Not many Hollywood directors or actors use films as a platform to examine their faith. On September 10, however, The Way, directed by Emilio Estevez and starring his father Martin Sheen, will premiere at the Toronto International Film Festival.
According to Estevez, The Way is about genuine American spirituality. What started as a brief outline became 40 or 50 pages of script and led Estevez to read as many books as possible about the Camino pilgrimage to Santiago de Compostela in Spain. Journalist Jack Hitt's book Off the Road: A Modern-Day Walk Down the Pilgrim's Route into Spain captured Estevez's imagination and helped shape the story. By this time, Estevez had a full-fledged project he had never wanted to do.

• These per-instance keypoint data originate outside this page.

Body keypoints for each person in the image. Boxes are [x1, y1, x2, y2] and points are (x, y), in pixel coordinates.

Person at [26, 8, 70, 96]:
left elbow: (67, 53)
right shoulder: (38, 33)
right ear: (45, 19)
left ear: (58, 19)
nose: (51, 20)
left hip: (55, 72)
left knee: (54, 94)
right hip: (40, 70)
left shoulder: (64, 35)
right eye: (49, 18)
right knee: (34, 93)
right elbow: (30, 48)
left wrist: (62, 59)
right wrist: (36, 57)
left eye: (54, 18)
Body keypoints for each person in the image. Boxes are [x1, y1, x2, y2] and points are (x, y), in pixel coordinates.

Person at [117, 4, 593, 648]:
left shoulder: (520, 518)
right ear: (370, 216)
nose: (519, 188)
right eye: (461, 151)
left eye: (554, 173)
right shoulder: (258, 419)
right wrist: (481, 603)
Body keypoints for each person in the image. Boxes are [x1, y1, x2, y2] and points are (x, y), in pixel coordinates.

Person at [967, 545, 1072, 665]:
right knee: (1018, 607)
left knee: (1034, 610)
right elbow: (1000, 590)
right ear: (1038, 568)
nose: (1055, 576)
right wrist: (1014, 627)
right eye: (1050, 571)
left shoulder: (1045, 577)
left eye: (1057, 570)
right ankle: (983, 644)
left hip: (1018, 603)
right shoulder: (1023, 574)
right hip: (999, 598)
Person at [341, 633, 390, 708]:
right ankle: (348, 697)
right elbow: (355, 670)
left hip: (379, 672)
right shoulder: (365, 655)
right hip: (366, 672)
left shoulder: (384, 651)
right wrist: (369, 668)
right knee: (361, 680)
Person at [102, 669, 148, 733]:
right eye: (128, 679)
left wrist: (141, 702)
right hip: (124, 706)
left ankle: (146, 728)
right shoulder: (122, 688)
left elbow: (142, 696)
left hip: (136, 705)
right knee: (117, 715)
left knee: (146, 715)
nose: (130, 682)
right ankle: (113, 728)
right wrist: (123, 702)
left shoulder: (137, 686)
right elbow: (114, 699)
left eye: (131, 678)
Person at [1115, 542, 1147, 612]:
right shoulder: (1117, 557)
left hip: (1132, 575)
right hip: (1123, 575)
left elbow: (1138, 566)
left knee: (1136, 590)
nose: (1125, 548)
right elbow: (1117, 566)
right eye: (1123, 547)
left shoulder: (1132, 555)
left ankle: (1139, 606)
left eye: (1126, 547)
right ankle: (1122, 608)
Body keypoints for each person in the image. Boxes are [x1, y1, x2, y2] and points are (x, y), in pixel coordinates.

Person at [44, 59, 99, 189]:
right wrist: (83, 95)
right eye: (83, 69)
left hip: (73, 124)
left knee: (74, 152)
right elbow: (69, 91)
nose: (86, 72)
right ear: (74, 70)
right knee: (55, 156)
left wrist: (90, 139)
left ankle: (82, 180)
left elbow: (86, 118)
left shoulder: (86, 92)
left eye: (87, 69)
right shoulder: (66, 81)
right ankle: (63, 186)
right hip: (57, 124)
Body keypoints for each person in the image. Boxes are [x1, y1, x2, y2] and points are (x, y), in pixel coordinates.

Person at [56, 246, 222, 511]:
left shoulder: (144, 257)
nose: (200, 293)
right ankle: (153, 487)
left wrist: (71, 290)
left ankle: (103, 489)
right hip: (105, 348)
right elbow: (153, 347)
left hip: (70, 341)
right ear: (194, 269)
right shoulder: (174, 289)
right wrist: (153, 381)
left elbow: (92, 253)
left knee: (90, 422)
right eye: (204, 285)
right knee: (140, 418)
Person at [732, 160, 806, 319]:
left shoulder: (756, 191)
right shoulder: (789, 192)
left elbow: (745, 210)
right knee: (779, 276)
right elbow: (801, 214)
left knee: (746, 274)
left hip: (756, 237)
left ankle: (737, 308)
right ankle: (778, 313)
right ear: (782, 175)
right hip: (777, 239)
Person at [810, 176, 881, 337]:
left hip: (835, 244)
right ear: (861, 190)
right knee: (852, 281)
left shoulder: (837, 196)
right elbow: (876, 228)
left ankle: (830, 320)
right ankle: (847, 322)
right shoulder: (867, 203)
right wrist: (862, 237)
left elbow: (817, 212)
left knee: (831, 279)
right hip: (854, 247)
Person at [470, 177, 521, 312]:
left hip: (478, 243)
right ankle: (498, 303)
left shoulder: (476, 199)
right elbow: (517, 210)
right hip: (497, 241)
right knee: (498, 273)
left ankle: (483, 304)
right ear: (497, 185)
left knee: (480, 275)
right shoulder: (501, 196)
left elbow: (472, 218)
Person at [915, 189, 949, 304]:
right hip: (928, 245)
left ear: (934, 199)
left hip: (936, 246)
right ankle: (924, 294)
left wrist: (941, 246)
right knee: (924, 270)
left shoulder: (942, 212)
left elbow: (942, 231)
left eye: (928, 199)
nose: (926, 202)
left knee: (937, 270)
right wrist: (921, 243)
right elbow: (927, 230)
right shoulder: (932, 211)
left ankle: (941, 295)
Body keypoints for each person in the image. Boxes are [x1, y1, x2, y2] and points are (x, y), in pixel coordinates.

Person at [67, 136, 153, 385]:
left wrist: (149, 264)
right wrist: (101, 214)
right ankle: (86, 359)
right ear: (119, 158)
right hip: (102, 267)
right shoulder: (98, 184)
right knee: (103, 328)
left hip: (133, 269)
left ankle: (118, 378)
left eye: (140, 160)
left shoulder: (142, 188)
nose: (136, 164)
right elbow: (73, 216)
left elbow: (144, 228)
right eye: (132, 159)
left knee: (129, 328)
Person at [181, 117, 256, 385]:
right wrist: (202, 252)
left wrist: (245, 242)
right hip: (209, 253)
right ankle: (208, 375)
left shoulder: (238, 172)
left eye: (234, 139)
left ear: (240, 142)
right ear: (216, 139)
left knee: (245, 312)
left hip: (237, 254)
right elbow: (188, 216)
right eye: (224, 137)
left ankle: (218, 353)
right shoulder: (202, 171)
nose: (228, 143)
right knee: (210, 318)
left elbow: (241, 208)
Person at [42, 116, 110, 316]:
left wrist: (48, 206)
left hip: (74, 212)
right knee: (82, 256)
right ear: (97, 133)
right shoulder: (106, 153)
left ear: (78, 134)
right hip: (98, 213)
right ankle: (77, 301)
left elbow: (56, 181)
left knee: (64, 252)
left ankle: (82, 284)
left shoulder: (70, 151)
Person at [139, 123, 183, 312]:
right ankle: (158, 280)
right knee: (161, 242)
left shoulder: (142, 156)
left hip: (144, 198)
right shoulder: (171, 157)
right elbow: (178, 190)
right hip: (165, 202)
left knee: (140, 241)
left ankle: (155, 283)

Martin Sheen plays a 70-year-old American doctor who travels to Spain to claim the body of his son, who died halfway through the famous pilgrimage. The grieving father decides to complete the walk his son began and falls in with an oddball group of companions: an Irishman angry with the church; a cynical Canadian woman looking for some vague redemption; and a Dutchman who just seems lost.
Estevez' characters in The Way are all wondering about meaning in their lives. "None of these characters is in any way perfect. In fact they're all flawed, broken, and not particularly attractive. They're difficult to be around—for each other anyway," he said. "Ultimately, what they discover is that it is a community, a global community, and they are emblematic of that. And we can't do it alone. We can't walk this earth by ourselves. We need community. We need faith. We ultimately need each other."
A father burying his son and then walking for weeks through a foreign country may seem like a pretty grim premise for a movie, but Estevez said he believes he has made a film about American resilience.
"America will bounce back," he said. "Because of our resilience, because of our faith and our hope. I think faith plays an enormous part of it."